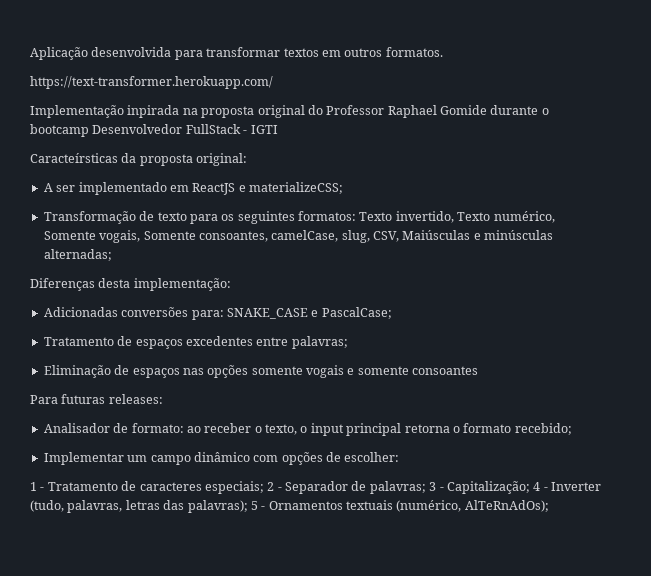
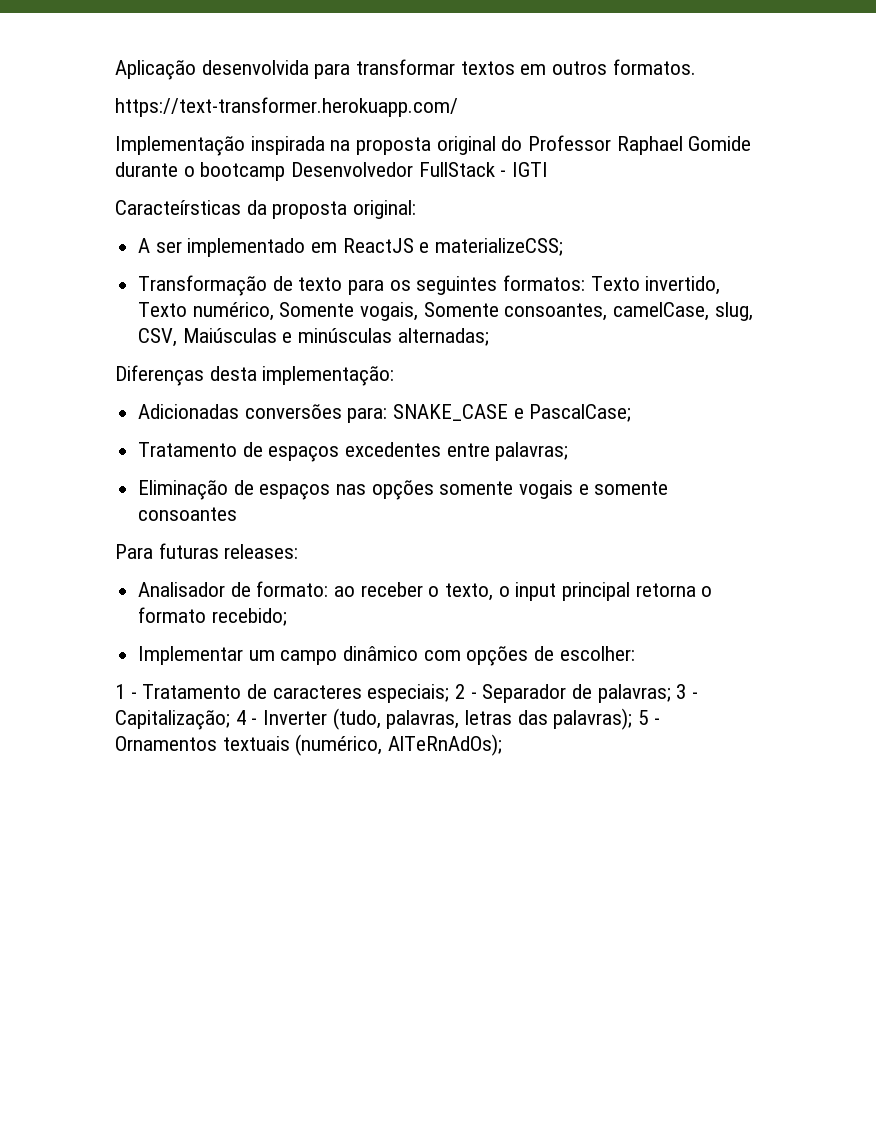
[127,105,180,118] inpirada -> [250,136,325,155] inspirada

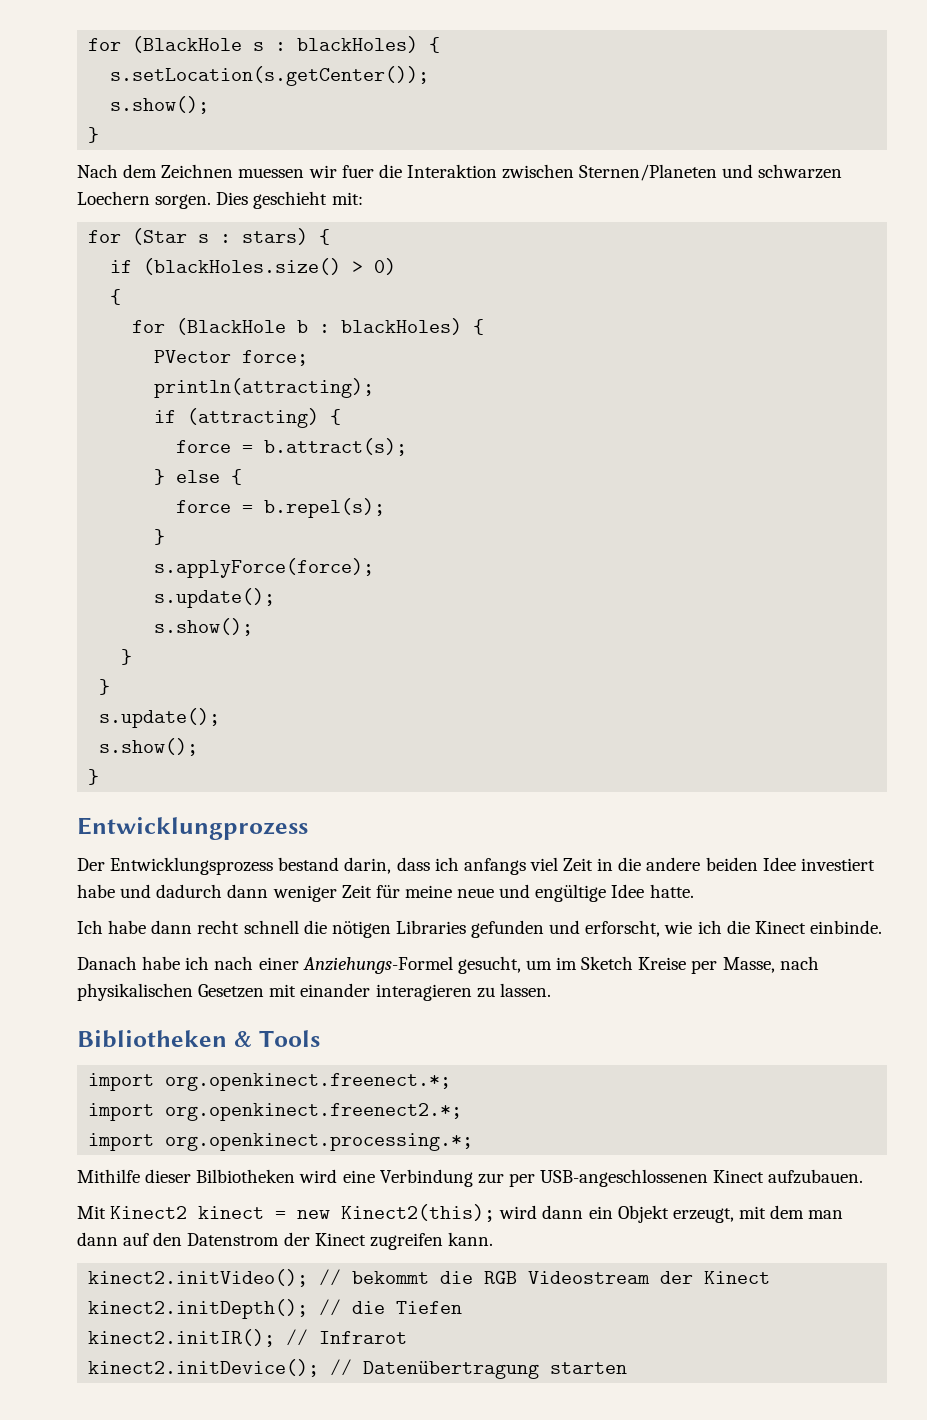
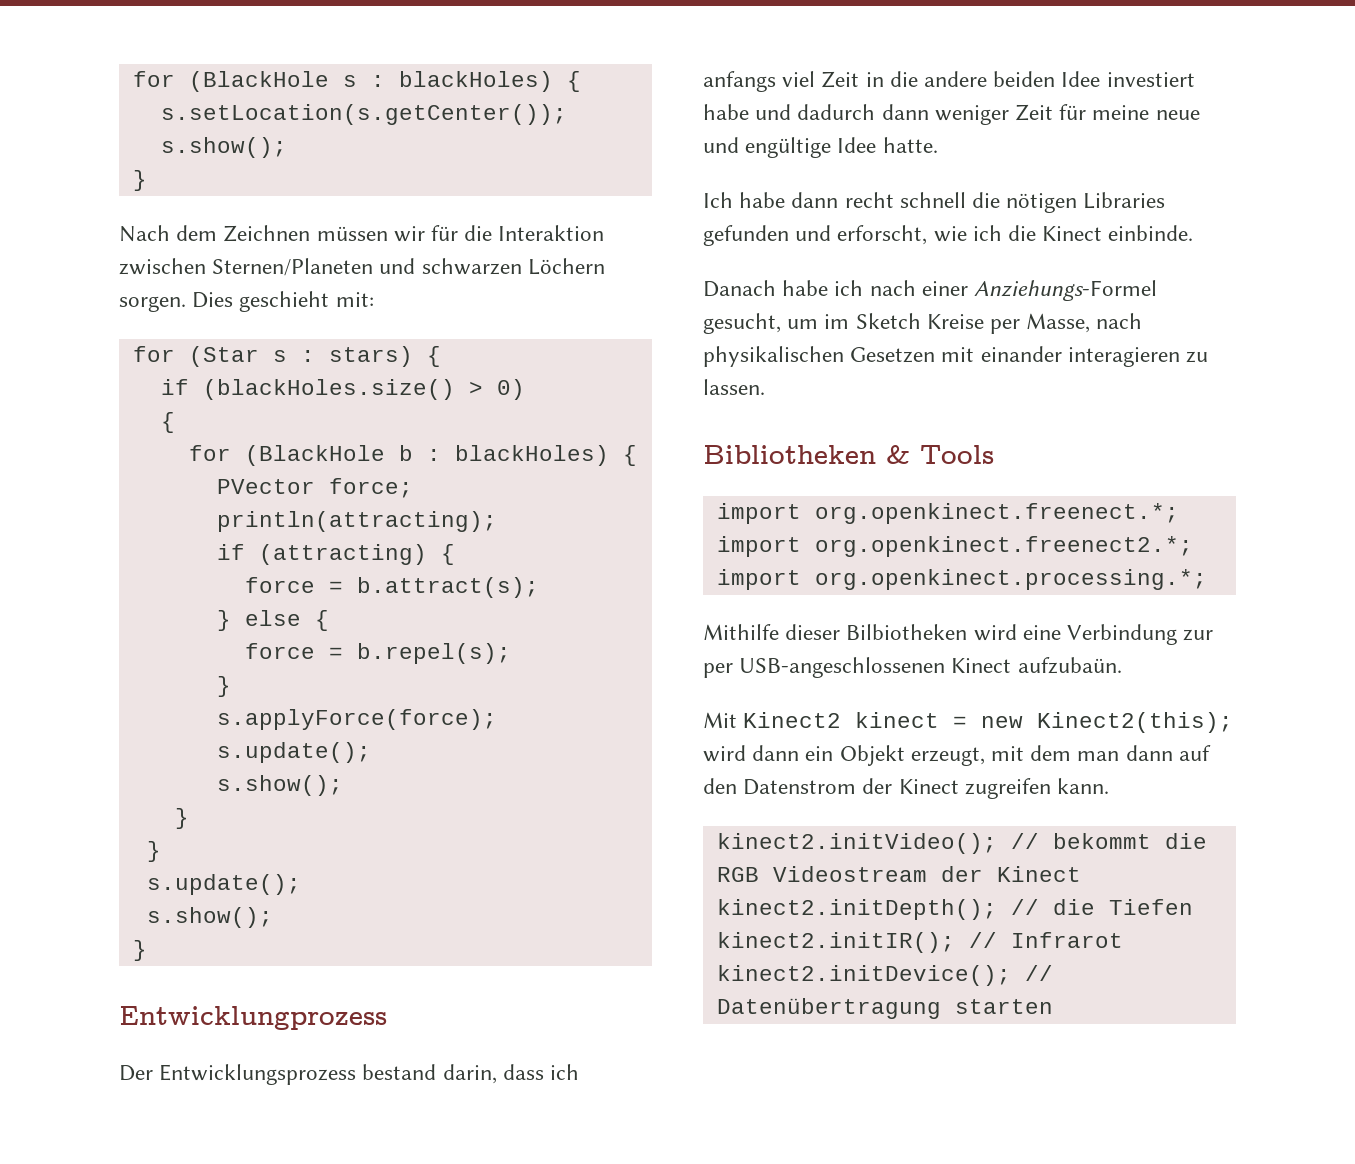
[238,165,374,178] muessen wir fuer -> [316,225,459,242] müssen wir für
[77,191,150,205] Loechern -> [527,258,605,275] Löchern
[768,1169,864,1184] aufzubauen. -> [1017,657,1122,674] aufzubaün.

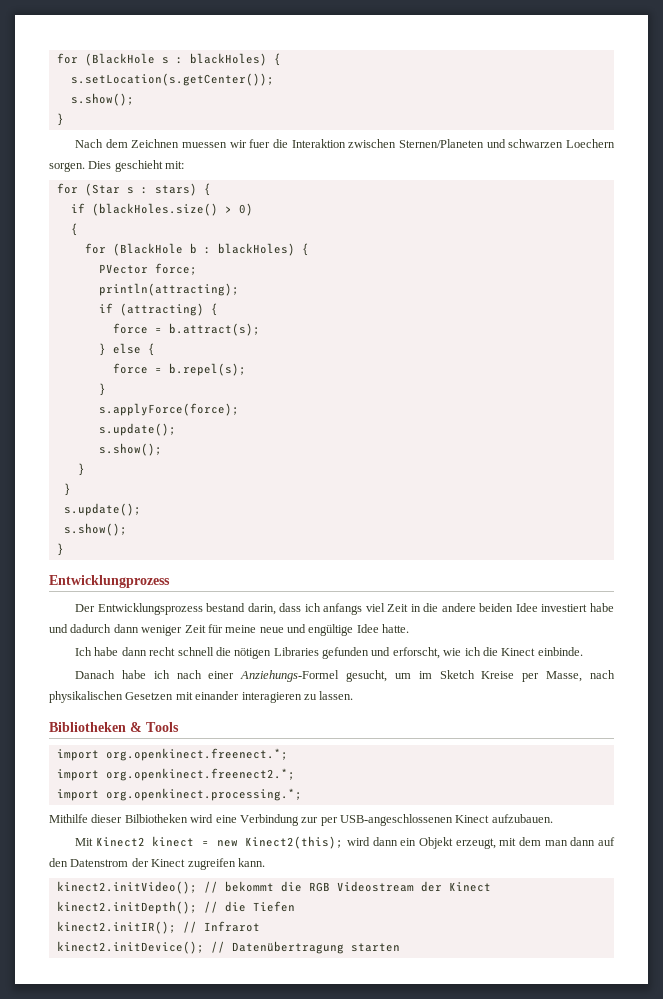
[316,225,459,242] müssen wir für -> [182,139,271,148] muessen wir fuer
[527,258,605,275] Löchern -> [566,139,616,148] Loechern
[1017,657,1122,674] aufzubaün. -> [491,814,553,823] aufzubauen.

- _Directions for this task_:
The lines to show are those in the data above that include "aufzubaün".

- _Response to this exercise_:
[768,1169,864,1184] aufzubauen. -> [1017,657,1122,674] aufzubaün.
[1017,657,1122,674] aufzubaün. -> [491,814,553,823] aufzubauen.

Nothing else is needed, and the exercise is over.